Your reply should be directed to the attention of Ms. Nancy Schmidt, Compliance Officer, at P.O. Box 25087, Denver, CO 80225-0087. If you have questions regarding any issue in this letter, please contact Ms. Schmidt at (303) 236-3046.
FTC strongly urges you to review all claims for your products and ensure that those claims are supported by competent and reliable scientific evidence. Violations of the FTC Act may result in legal action seeking a Federal District Court injunction or an Administrative Cease and Desist Order. An order also may require that you pay back money to consumers. Please notify FTC via electronic mail at firstname.lastname@example.org, within fifteen working days of receipt of this letter, of the specific actions you have taken to address FTC's concerns. If you have any questions regarding compliance with the FTC Act, please contact Mr. Richard Cleland at (202) 326-3088.

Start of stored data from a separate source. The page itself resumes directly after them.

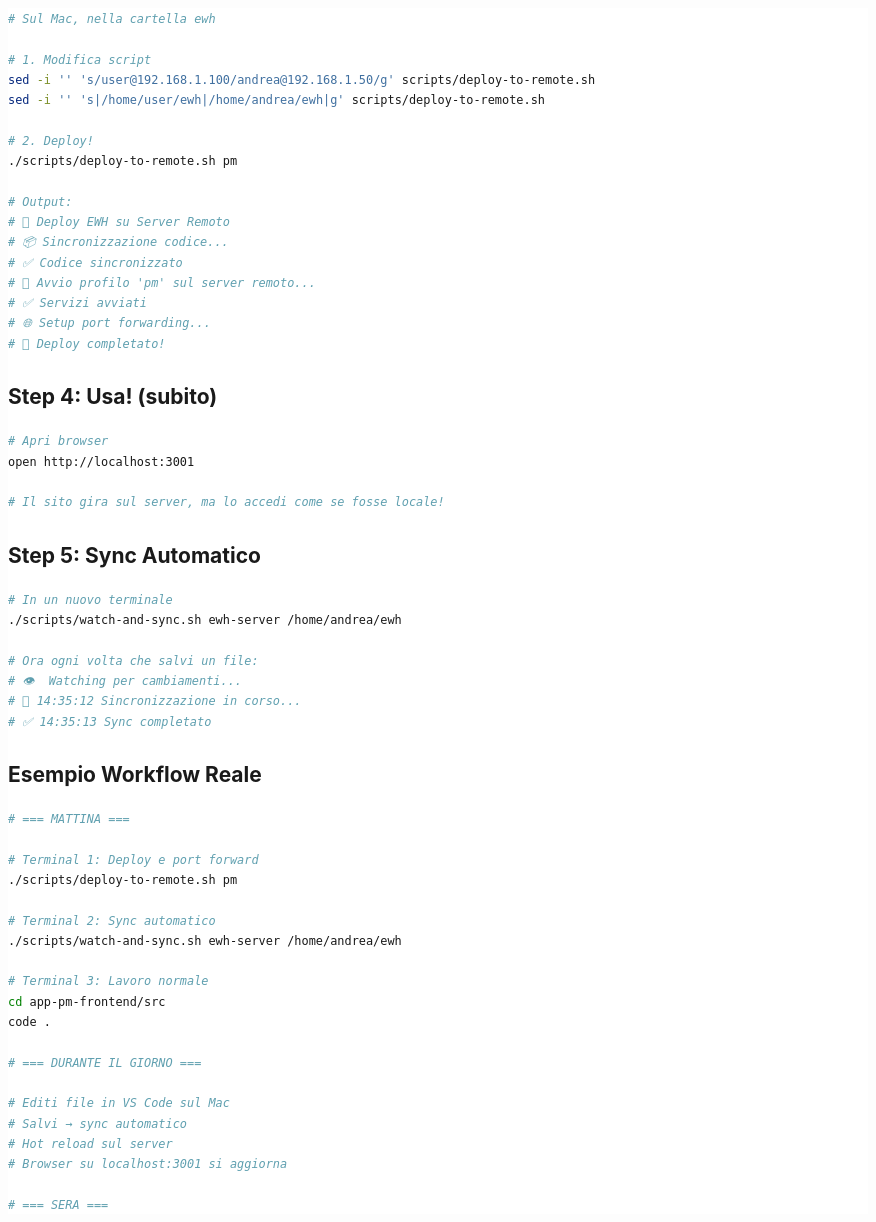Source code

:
 ```bash
# Sul Mac, nella cartella ewh

# 1. Modifica script
sed -i '' 's/user@192.168.1.100/andrea@192.168.1.50/g' scripts/deploy-to-remote.sh
sed -i '' 's|/home/user/ewh|/home/andrea/ewh|g' scripts/deploy-to-remote.sh

# 2. Deploy!
./scripts/deploy-to-remote.sh pm

# Output:
# 🚀 Deploy EWH su Server Remoto
# 📦 Sincronizzazione codice...
# ✅ Codice sincronizzato
# 🚀 Avvio profilo 'pm' sul server remoto...
# ✅ Servizi avviati
# 🌐 Setup port forwarding...
# 🎉 Deploy completato!
```

## Step 4: Usa! (subito)

```bash
# Apri browser
open http://localhost:3001

# Il sito gira sul server, ma lo accedi come se fosse locale!
```

## Step 5: Sync Automatico

```bash
# In un nuovo terminale
./scripts/watch-and-sync.sh ewh-server /home/andrea/ewh

# Ora ogni volta che salvi un file:
# 👁️  Watching per cambiamenti...
# 🔄 14:35:12 Sincronizzazione in corso...
# ✅ 14:35:13 Sync completato
```

## Esempio Workflow Reale

```bash
# === MATTINA ===

# Terminal 1: Deploy e port forward
./scripts/deploy-to-remote.sh pm

# Terminal 2: Sync automatico
./scripts/watch-and-sync.sh ewh-server /home/andrea/ewh

# Terminal 3: Lavoro normale
cd app-pm-frontend/src
code .

# === DURANTE IL GIORNO ===

# Editi file in VS Code sul Mac
# Salvi → sync automatico
# Hot reload sul server
# Browser su localhost:3001 si aggiorna

# === SERA ===
```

LaTonya M. Mitchell, District Director
Denver District Office
Food and Drug Administration
Mary K. Engle, Associate Director
Division of Advertising Practices
Federal Trade Commission
Ilisa B.G. Bernstein, Pharm.D., J.D.
Acting Director, Office of Compliance
Center for Drug Evaluation and Research
Food and Drug Administration
Mr. Tom Hall, Registered Agent
4228 W. Mesquite Way
Cedar Hills, UT 84062
55 Merchant Street #621
American Fork, UT 84003
 The Agency’s guidance, “Conditions Under Which Homeopathic Drugs May be Marketed (CPG 7132.15),” states that, in accordance with § 503(b)(1) of the Act, homeopathic drug products offered for conditions that require diagnosis or treatment by a licensed practitioner must bear the prescription legend, "Caution: Federal law prohibits dispensing without prescription.” This guidance was issued by the agency in 1988. In 1997, Congress enacted the Food and Drug Administration Modernization Act (FDAMA); section 126 of FDAMA amended § 503(b)(4) of the Act to require that the label of a prescription drug must bear the symbol “Rx only.”
This page was posted on January 25, 2019.